TO-DO ITEM:
What is needed is every line of the material that contains "wire".

☆ ☆ ☆ ☆ ☆

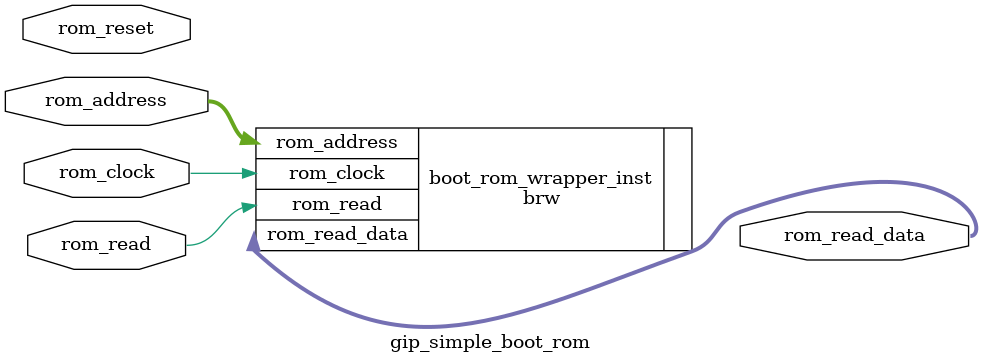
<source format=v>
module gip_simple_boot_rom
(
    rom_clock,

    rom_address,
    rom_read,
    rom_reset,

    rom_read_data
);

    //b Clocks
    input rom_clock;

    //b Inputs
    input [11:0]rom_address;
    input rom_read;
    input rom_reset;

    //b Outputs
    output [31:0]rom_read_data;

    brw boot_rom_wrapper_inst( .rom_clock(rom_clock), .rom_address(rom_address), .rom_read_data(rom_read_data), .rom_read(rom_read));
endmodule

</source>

☆ ☆ ☆ ☆ ☆

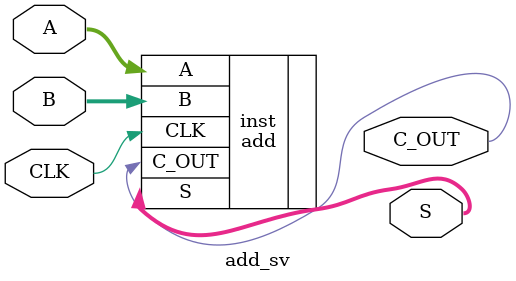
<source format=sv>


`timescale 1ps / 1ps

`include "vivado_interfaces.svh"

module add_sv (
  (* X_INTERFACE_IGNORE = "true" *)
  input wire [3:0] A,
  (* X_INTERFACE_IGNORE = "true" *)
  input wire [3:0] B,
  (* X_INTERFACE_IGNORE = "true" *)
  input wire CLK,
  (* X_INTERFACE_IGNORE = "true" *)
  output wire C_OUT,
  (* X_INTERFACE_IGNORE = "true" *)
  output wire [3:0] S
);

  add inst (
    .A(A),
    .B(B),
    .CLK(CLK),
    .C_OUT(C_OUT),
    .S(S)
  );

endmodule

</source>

☆ ☆ ☆ ☆ ☆

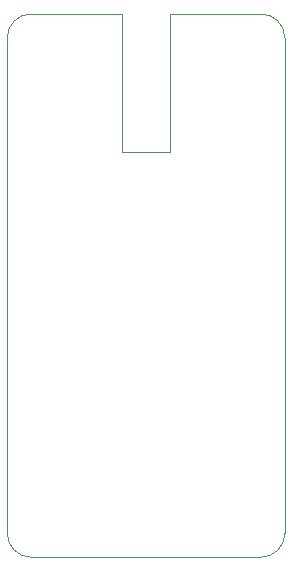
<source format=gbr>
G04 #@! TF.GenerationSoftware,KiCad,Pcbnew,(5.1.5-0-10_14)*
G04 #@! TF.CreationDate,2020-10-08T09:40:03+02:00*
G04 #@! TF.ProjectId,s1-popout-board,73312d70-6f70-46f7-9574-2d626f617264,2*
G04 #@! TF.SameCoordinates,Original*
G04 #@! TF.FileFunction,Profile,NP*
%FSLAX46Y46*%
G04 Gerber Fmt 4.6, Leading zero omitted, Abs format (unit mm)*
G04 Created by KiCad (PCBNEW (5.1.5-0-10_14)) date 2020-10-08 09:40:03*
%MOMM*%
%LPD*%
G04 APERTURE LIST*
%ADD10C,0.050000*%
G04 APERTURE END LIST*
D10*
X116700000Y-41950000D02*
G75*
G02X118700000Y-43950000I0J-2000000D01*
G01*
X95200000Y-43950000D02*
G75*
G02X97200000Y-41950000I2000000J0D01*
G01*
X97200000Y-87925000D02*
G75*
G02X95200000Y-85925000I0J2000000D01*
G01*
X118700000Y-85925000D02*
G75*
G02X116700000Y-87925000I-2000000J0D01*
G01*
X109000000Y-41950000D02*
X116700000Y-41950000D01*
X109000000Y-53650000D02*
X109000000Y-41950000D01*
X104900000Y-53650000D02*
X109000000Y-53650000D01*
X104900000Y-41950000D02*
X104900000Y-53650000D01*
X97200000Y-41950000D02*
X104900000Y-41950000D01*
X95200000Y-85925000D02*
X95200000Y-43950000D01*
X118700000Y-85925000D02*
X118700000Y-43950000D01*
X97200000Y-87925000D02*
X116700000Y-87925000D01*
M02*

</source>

☆ ☆ ☆ ☆ ☆

SOLUTION:
  input wire [3:0] A,
  input wire [3:0] B,
  input wire CLK,
  output wire C_OUT,
  output wire [3:0] S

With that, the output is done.